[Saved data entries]

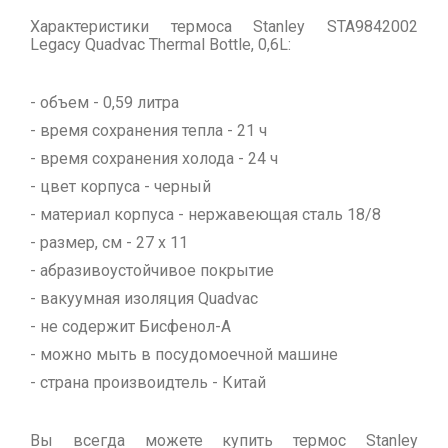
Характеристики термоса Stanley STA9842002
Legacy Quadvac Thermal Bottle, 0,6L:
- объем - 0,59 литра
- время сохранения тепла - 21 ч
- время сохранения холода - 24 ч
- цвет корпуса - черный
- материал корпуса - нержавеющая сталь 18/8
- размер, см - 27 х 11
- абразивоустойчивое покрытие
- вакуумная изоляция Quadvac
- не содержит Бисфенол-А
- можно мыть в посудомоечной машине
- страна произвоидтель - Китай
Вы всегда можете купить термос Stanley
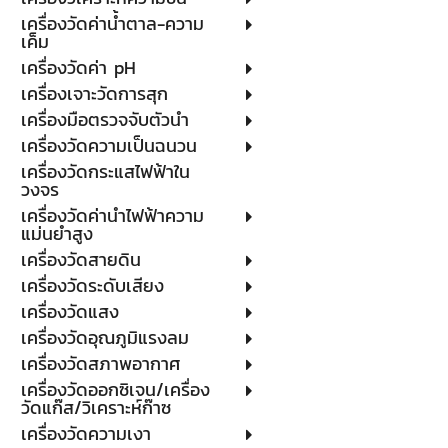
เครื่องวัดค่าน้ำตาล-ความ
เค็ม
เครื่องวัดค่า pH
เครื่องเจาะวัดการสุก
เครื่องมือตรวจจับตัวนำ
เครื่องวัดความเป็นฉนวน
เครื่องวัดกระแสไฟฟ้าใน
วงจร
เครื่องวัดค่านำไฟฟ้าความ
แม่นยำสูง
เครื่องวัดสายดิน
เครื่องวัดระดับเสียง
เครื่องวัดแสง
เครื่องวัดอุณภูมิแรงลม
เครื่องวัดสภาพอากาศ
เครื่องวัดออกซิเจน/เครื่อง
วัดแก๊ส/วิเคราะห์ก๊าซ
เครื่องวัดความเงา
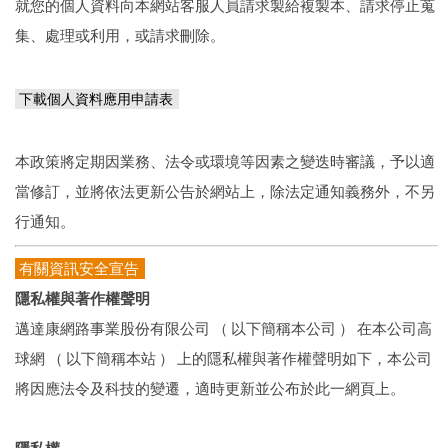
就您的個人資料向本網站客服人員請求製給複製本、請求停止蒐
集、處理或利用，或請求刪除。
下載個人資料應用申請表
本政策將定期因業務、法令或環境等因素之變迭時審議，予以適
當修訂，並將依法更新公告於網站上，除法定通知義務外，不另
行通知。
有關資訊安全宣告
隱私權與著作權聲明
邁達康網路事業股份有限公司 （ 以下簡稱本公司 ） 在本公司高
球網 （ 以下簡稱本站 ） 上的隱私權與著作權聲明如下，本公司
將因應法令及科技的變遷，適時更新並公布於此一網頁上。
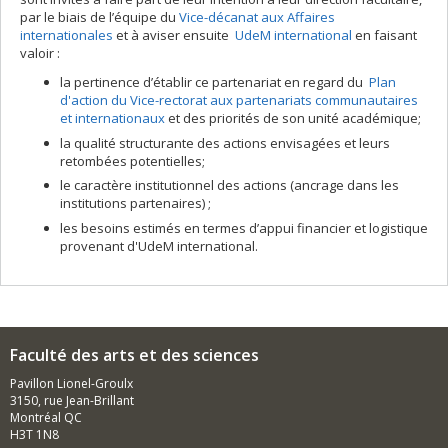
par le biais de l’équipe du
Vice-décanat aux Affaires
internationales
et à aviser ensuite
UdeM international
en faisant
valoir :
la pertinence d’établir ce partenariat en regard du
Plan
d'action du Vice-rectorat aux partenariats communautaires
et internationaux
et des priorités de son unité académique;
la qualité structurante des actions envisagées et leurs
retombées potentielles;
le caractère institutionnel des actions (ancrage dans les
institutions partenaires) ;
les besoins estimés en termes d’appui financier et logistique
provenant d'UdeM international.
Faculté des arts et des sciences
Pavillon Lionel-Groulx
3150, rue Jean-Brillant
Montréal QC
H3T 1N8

==

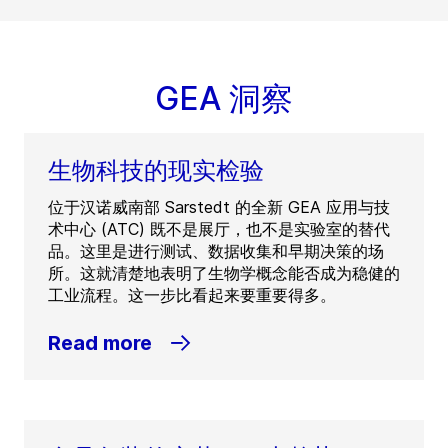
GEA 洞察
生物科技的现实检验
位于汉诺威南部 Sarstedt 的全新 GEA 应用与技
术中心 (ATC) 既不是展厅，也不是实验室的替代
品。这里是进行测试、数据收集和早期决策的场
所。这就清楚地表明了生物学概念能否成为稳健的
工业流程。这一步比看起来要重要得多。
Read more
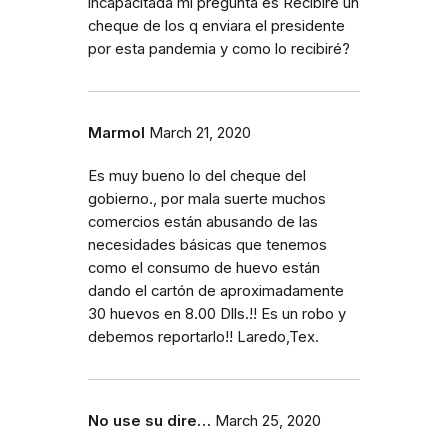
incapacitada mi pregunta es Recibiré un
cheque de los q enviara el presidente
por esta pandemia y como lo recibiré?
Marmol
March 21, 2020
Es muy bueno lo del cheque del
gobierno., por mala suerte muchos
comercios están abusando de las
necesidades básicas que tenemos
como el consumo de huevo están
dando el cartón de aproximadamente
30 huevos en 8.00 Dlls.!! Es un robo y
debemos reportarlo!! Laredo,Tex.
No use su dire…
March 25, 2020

**Problem to solve**: In the entries above, find each line with the word "время" and show it.

**Written solution**:
- время сохранения тепла - 21 ч
- время сохранения холода - 24 ч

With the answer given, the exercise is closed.